How recalibration method, pricing, and coding affect DRG weights - diagnosis-related group

Health Care Financing Review, Winter, 1992 by Grace M. Carter, Jeannette A. Rogowski

We determine which set of weights is more compressed and which would produce the highest correlation between payment (under current rules) and cost. Finally, we examine which set of weights would have produced a larger increase in the CMI from 1986 to 1988 when coding improvements were a substantial component of the increase.

Data

The primary data set used for this project is a 20-percent sample of inpatient hospital bills for Medicare discharges occurring in fiscal years 1985 through 1989. The records used for this analysis exclude cases at exempt hospitals and units in PPS States and also exclude cases in Maryland and New Jersey where hospitals were not paid under PPS. Although New York and Massachusetts did not join PPS until FY 1986, their bills are included in the sample in all 5 fiscal years. Puerto Rican hospitals are included only since they joined PPS.
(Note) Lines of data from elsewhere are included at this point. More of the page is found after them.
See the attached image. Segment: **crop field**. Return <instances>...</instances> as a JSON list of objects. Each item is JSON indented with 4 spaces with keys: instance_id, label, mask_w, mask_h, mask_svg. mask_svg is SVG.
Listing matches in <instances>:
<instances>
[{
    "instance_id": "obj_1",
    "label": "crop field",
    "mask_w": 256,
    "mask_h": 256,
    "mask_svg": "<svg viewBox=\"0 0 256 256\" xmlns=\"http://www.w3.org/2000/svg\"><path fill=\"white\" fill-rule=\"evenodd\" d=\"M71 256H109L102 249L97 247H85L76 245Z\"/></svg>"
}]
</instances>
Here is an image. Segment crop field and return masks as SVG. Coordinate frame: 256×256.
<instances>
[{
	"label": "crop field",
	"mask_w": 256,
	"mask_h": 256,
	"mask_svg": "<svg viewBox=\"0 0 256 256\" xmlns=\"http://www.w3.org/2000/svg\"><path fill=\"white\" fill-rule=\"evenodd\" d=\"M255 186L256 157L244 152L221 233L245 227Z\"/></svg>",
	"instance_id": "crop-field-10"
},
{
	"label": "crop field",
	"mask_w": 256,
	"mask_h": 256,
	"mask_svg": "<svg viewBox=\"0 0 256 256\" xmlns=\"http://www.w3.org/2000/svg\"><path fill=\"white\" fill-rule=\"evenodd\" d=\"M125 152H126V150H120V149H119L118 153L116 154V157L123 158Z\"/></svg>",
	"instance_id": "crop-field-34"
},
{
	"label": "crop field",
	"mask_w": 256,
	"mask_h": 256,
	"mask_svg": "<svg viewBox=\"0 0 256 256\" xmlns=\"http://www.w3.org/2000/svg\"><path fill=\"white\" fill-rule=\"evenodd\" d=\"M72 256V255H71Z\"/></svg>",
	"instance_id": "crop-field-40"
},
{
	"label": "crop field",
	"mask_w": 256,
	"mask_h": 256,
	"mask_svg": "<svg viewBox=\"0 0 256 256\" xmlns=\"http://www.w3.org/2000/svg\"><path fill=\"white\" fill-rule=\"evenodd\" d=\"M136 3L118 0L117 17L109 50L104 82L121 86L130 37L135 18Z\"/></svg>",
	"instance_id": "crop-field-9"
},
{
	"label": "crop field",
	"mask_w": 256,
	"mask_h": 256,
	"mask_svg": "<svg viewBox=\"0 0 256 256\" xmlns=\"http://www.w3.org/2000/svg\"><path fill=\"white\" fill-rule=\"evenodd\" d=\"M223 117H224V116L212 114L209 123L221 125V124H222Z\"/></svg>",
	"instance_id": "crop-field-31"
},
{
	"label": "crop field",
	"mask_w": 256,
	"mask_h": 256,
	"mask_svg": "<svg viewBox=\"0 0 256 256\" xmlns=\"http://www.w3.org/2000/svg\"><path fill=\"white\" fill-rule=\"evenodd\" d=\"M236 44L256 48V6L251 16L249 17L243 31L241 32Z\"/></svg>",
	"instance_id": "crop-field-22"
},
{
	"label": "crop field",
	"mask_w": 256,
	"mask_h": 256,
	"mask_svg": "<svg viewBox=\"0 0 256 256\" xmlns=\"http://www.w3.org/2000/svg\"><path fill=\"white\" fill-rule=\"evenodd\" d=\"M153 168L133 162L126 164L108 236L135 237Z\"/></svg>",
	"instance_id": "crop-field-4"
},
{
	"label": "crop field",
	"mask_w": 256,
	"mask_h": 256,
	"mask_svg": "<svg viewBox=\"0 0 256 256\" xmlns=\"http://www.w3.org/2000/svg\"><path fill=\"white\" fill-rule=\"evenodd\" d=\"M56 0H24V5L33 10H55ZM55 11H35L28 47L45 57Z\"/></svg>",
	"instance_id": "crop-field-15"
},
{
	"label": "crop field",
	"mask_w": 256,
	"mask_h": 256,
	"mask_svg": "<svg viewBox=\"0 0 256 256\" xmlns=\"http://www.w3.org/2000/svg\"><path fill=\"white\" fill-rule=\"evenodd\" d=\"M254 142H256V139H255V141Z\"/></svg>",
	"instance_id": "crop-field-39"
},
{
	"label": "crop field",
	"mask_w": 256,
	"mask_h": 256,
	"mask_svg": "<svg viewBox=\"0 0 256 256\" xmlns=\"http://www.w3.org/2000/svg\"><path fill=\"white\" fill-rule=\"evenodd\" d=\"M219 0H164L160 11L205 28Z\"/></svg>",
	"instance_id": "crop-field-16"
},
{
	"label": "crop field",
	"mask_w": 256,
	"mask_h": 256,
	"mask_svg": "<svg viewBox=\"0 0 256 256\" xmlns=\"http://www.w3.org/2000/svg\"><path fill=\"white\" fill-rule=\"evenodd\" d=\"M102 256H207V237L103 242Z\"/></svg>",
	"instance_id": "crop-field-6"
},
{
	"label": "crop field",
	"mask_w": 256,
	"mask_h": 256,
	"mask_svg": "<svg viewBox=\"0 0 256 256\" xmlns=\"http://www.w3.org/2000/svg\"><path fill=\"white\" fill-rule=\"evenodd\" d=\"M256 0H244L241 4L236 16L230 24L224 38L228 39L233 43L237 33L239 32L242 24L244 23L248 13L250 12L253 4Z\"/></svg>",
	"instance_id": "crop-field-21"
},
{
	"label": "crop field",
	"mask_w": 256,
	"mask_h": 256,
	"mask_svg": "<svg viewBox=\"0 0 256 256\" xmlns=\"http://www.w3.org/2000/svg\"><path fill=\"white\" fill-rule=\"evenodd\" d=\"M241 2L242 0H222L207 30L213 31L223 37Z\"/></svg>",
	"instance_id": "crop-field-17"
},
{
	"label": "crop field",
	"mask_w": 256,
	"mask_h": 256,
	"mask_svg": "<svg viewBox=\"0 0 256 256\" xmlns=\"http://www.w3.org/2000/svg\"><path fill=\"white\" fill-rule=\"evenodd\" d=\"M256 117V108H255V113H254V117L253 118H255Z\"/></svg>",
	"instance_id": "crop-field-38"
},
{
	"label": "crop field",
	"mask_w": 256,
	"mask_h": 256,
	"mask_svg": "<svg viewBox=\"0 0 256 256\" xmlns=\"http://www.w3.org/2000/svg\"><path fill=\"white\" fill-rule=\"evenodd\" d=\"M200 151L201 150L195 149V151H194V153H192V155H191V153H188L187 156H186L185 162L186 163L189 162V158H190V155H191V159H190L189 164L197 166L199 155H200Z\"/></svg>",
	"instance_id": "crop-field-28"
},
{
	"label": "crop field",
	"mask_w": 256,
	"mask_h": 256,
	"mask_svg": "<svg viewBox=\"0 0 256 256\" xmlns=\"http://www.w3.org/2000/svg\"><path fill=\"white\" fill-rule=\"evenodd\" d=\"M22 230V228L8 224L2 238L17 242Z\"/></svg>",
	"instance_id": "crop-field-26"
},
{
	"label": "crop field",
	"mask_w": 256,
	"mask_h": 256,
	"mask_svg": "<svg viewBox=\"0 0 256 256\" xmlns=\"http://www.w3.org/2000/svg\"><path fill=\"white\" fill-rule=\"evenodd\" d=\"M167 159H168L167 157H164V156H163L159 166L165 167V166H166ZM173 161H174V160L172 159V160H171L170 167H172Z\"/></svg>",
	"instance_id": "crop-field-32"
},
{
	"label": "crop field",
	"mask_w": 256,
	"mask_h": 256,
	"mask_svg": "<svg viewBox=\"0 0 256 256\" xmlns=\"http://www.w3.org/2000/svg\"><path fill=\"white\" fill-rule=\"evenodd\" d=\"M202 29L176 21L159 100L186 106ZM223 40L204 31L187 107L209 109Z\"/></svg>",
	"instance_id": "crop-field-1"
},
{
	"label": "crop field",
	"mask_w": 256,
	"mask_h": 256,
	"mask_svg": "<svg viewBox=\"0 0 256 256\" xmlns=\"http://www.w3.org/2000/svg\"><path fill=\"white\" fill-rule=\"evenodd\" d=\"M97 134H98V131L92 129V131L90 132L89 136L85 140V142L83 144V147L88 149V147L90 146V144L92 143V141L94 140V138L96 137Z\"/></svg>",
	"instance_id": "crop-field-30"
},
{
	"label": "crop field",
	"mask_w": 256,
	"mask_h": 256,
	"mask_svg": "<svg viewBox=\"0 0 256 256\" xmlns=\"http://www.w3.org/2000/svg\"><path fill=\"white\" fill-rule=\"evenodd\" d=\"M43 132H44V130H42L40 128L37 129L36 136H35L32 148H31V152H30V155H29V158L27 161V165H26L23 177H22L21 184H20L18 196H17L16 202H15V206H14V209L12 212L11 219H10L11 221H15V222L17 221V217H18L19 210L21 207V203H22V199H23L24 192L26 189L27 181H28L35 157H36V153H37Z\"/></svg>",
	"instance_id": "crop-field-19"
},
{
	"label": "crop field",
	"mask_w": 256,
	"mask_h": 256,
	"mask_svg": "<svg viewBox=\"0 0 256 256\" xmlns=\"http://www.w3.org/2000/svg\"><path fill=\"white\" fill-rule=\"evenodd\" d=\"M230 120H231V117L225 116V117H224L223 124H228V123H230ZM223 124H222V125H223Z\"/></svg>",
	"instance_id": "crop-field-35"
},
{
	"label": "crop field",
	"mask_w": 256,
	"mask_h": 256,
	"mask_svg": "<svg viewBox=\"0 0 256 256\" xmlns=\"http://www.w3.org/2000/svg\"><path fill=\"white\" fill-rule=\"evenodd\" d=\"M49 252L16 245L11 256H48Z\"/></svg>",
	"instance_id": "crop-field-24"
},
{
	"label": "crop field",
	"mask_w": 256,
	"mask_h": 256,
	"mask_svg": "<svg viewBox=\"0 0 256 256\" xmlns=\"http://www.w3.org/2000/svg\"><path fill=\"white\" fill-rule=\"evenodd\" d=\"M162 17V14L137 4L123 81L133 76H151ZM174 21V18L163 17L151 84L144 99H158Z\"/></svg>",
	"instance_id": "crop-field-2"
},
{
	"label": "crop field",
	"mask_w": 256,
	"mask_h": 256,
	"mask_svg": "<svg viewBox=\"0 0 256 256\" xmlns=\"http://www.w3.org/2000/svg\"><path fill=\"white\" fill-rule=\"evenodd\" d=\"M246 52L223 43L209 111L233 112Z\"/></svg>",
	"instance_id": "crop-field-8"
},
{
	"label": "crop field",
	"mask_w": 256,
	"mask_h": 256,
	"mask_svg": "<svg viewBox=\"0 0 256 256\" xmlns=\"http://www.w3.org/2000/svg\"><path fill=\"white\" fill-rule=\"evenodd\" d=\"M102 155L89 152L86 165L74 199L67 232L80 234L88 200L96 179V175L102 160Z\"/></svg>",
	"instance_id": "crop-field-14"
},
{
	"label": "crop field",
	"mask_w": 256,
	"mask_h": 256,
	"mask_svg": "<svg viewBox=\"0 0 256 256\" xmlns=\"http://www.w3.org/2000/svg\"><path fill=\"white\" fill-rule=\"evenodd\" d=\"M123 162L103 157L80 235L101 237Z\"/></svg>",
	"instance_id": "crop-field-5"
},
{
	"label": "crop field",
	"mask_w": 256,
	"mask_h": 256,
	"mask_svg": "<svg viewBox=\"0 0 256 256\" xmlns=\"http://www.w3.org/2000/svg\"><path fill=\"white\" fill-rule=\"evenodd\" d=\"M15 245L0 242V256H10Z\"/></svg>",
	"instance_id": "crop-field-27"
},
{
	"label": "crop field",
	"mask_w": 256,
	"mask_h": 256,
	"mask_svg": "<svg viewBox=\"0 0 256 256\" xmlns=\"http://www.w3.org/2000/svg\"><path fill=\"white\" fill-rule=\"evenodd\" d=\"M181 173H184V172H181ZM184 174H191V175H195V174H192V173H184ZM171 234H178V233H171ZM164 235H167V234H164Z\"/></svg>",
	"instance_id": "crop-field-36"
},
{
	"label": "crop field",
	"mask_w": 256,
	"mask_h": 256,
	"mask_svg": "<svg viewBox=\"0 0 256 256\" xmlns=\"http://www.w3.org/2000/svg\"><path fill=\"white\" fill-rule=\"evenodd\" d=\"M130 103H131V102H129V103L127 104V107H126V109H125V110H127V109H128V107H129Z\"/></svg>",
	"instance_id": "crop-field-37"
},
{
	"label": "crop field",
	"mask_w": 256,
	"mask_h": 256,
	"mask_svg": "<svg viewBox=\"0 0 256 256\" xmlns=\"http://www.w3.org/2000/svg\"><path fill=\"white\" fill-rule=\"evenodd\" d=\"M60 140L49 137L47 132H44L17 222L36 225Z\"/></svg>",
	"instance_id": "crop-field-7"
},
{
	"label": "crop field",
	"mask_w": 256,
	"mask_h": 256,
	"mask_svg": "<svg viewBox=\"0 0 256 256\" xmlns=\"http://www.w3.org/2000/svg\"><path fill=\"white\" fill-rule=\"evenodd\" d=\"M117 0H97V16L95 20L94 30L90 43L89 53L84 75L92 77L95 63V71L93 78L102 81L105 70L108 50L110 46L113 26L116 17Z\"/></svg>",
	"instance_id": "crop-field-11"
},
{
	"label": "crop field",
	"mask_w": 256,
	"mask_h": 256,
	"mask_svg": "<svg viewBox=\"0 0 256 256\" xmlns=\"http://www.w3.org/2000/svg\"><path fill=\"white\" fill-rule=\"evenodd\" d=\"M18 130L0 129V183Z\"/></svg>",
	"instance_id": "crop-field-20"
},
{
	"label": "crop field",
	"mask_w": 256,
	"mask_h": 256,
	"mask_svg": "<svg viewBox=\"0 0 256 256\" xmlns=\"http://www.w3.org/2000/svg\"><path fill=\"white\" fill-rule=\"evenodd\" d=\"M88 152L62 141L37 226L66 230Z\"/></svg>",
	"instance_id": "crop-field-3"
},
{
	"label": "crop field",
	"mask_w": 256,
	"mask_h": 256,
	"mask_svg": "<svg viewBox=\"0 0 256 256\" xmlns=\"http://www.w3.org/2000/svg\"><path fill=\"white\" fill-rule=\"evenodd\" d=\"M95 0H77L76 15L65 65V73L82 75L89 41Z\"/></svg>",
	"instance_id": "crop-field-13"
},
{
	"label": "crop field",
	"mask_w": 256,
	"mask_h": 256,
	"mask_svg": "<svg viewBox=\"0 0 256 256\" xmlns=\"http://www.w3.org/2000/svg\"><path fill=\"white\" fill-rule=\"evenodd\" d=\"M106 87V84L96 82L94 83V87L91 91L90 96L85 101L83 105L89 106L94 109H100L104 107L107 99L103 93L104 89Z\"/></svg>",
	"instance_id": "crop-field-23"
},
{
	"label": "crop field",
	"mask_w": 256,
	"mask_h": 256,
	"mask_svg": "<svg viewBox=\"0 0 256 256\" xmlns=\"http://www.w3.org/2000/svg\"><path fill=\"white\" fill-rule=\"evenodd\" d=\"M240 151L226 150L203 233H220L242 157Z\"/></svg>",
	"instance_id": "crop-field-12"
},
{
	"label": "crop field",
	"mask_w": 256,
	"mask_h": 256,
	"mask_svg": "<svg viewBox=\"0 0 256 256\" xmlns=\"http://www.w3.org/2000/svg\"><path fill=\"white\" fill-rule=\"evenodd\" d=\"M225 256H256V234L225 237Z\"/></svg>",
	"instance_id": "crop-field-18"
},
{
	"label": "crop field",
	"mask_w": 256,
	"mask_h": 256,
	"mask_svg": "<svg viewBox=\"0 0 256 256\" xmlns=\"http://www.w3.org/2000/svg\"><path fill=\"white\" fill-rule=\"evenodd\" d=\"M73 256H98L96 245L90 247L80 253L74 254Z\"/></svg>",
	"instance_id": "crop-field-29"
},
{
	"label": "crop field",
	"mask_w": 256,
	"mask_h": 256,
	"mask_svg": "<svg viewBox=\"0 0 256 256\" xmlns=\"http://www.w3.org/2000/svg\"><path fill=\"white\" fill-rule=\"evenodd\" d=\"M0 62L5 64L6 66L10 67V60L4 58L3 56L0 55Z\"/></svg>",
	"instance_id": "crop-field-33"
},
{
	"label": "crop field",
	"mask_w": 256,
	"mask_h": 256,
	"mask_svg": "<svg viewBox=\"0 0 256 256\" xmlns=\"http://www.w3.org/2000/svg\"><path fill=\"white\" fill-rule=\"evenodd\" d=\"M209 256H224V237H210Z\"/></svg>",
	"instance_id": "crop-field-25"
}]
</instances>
In order to calculate charge-based weights, we needed data on the factors used for standardization of charges: the PPS wage index, cost-of-living adjustment, teaching payment factor, and disproportionate share payment factor. For each year, we used an estimate of the factors actually in use in that year. For 1985 and 1986, we used data from RAND's extract of an early version of the Provider-Specific file. For 1987 through 1989, we used a file provided by HCFA that contained the payment adjusters for these years.

In addition to our longitudinal analyses, we present cross-sectional analyses of cases discharged during FY 1989 in order to explicate how the methods result in different weights. Given the constant definition of DRGS during a single Federal fiscal year, this comparison will demonstrate clearly the difference between the two methods. We also analyze cost and other characteristics of cases discharged during PPS5 because cost data are gathered only for a hospital's fiscal year.

In the latter cross-sectional analysis, we draw the total cost per case at each hospital during PPS5 from the "capital regression public use file," which is available from HCFA. All needed data were available on 4,890 hospitals during PPS5.

Methods

The HSRV methodology was applied to charge data from each year's bills to create weights. In the HSRV method, charges are standardized at the hospital level using hospital-specific charges. The total charge for each case is divided by the average charge for the hospital in which the case occurred. The resulting ratio is then multiplied by the hospital CMI to produce a hospital-specific relative charge. The process of calculating the weights is iterative. Initial values are chosen for the CMI of each hospital (for example, the CMI based on the standard charge-based weights). DRG weights are then set in proportion to the average value of the hospital-specific relative charges. Using the new DRG weights, a new CMI can be calculated for each hospital and therefore new hospital-specific relative charges. The process is continued until there is convergence between the weights produced at adjacent steps, for instance when the maximum difference is less than 1 percent.